L’Ayurvéda Maharishi distingue principalement trois types de toxines dont il faut débarrasser la physiologie par des mécanismes appropriés de détoxification s’inscrivant dans une séquence correcte. La plus courante des toxines s’appelle ama, produit collant issu d’une digestion incomplète, ce qui arrive lorsque le feu digestif est faible ou encore lorsque l’estomac est trop plein. Si ama n’est pas éliminé rapidement, il finit par quitter le tube digestif et circuler dans d’autres parties du corps.
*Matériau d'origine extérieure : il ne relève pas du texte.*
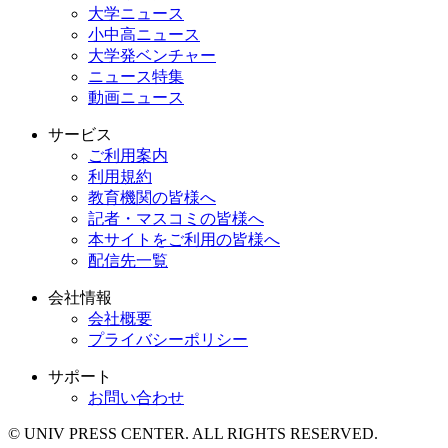
大学ニュース
小中高ニュース
大学発ベンチャー
ニュース特集
動画ニュース
サービス
ご利用案内
利用規約
教育機関の皆様へ
記者・マスコミの皆様へ
本サイトをご利用の皆様へ
配信先一覧
会社情報
会社概要
プライバシーポリシー
サポート
お問い合わせ
© UNIV PRESS CENTER. ALL RIGHTS RESERVED.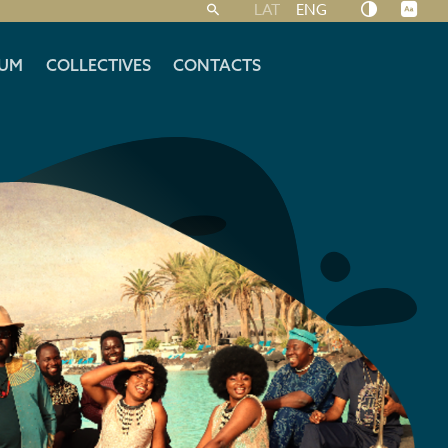
LAT
ENG
UM
COLLECTIVES
CONTACTS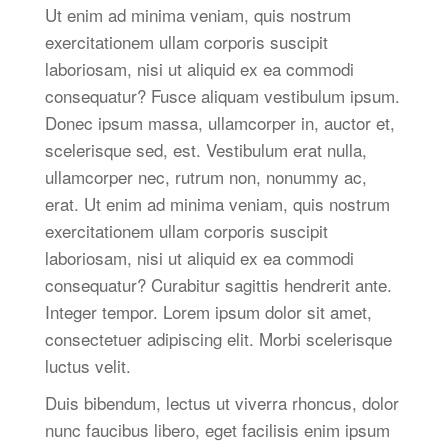
Ut enim ad minima veniam, quis nostrum
exercitationem ullam corporis suscipit
laboriosam, nisi ut aliquid ex ea commodi
consequatur? Fusce aliquam vestibulum ipsum.
Donec ipsum massa, ullamcorper in, auctor et,
scelerisque sed, est. Vestibulum erat nulla,
ullamcorper nec, rutrum non, nonummy ac,
erat. Ut enim ad minima veniam, quis nostrum
exercitationem ullam corporis suscipit
laboriosam, nisi ut aliquid ex ea commodi
consequatur? Curabitur sagittis hendrerit ante.
Integer tempor. Lorem ipsum dolor sit amet,
consectetuer adipiscing elit. Morbi scelerisque
luctus velit.
Duis bibendum, lectus ut viverra rhoncus, dolor
nunc faucibus libero, eget facilisis enim ipsum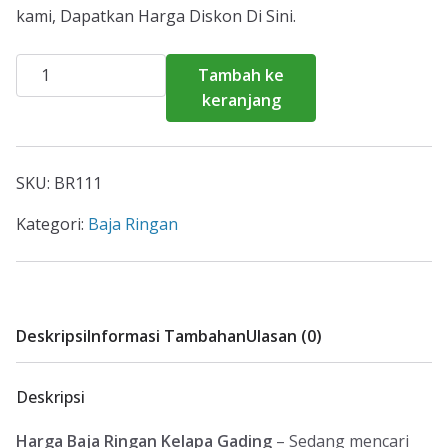
kami, Dapatkan Harga Diskon Di Sini.
Kuantitas
Tambah ke
Harga
keranjang
Baja
Ringan
Kelapa
SKU:
BR111
Gading
2026
Kategori:
Baja Ringan
Deskripsi
Informasi Tambahan
Ulasan (0)
Deskripsi
Harga Baja Ringan Kelapa Gading
– Sedang mencari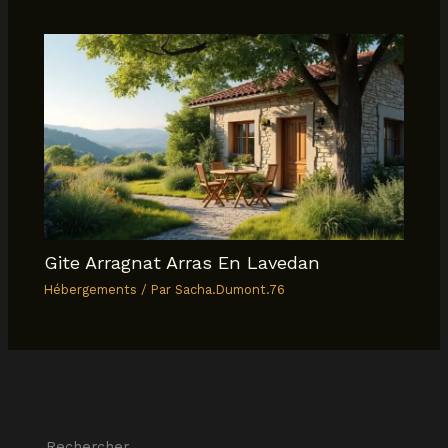
Gite Arragnat Arras En Lavedan
Hébergements
/ Par
Sacha.Dumont.76
Rechercher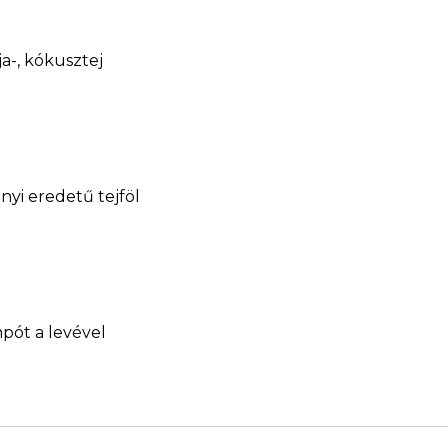
ja-, kókusztej
nyi eredetű tejföl
pót a levével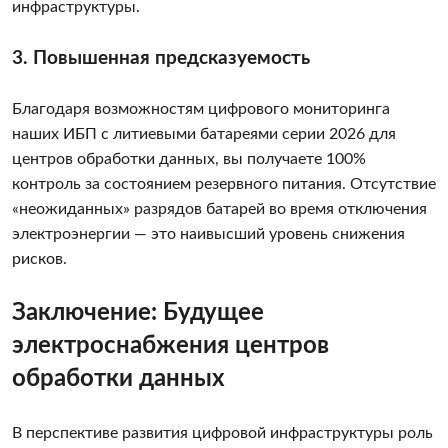
инфраструктуры.
3. Повышенная предсказуемость
Благодаря возможностям цифрового мониторинга
наших ИБП с литиевыми батареями серии 2026 для
центров обработки данных, вы получаете 100%
контроль за состоянием резервного питания. Отсутствие
«неожиданных» разрядов батарей во время отключения
электроэнергии — это наивысший уровень снижения
рисков.
Заключение: Будущее
электроснабжения центров
обработки данных
В перспективе развития цифровой инфраструктуры роль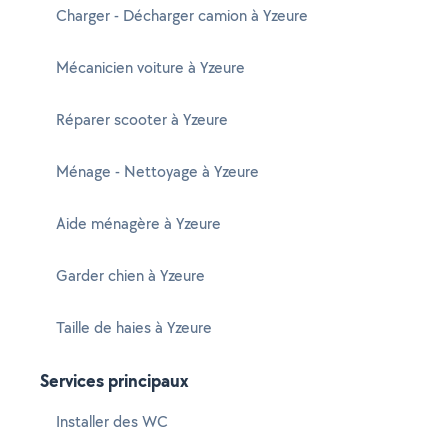
Charger - Décharger camion à Yzeure
Mécanicien voiture à Yzeure
Réparer scooter à Yzeure
Ménage - Nettoyage à Yzeure
Aide ménagère à Yzeure
Garder chien à Yzeure
Taille de haies à Yzeure
Services principaux
Installer des WC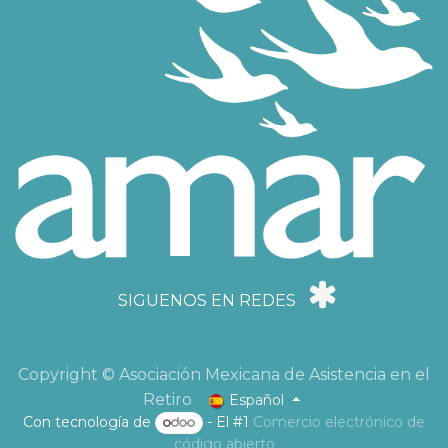
SIGUENOS EN REDES
Copyright © Asociación Mexicana de Asistencia en el
Retiro
Español
Con tecnología de
- El #1
Comercio electrónico de
código abierto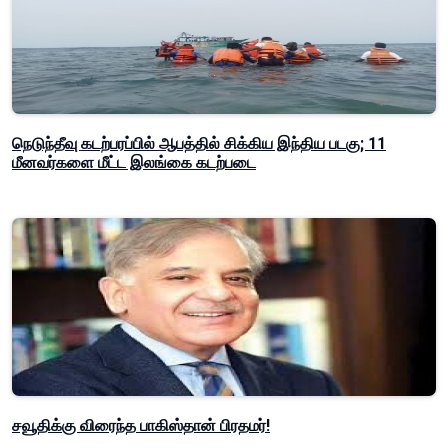
நெடுந்தீவு கடற்பரப்பில் ஆபத்தில் சிக்கிய இந்திய படகு; 11
மீனவர்களை மீட்ட இலங்கை கடற்படை
சவூதிக்கு விரைந்த பாகிஸ்தான் பிரதமர்!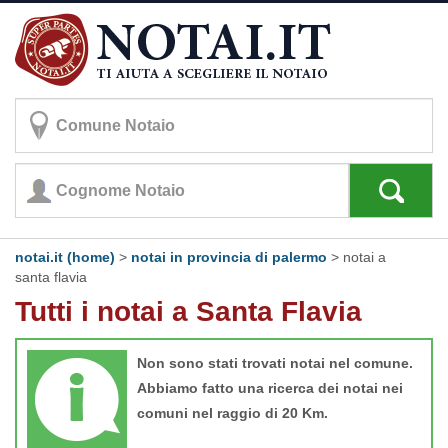
notai.it (home)
>
notai in provincia di palermo
>
notai a
santa flavia
Tutti i notai a Santa Flavia
Non sono stati trovati notai nel comune.
Abbiamo fatto una ricerca dei notai nei
comuni nel raggio di 20 Km.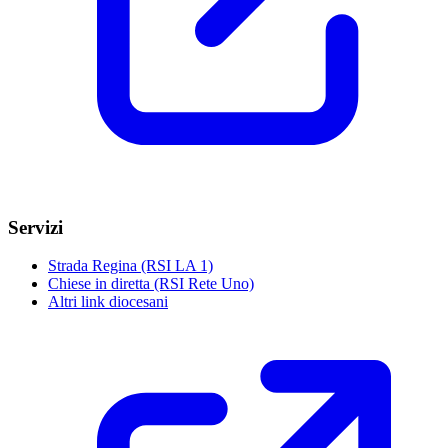
Servizi
Strada Regina (RSI LA 1)
Chiese in diretta (RSI Rete Uno)
Altri link diocesani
A ce stade, ama peut aggraver les doshas et les sous-doshas, provoquant un déséquilibre dans telle ou telle zone du corps. Si la cause première n’est pas rapidement traitée, ama va continuer de s’accumuler dans une zone de la physiologie et se mélanger avec les sous-doshas, les tissus (dhatus)  ou encore les déchets comme l’urine par exemple (malas). Lorsqu’il se mélange avec ces parties de la physiologie, ama se transforme en amavisha, un produit considéré par les praticiens de l’Ayurvéda Maharishi comme le second type de toxine. Le troisième type de toxine regroupe toutes substances toxiques liées à l’environnement. Elles proviennent du monde extérieur. Ce sont les pesticides et les engrais chimiques que l’on trouve dans l’alimentation moderne, auxquels s’ajoutent une longue liste de conservateurs, d’additifs ou d’aliments génétiquement modifiés. Les aliments qui ont « tourné » et regorgent de bactéries nocives tombent aussi dans cette catégorie. Parmi d’autres substances toxiques de cette troisième catégorie, appelées garavisha, on trouve l’arsenic, le plomb, l’amiante, les produits chimiques contenus dans les détergents et les produits ménagers, les poisons, les polluants de l’air et de l’eau, les produits chimiques et synthétiques contenus dans les vêtements et enfin les drogues dites récréatives.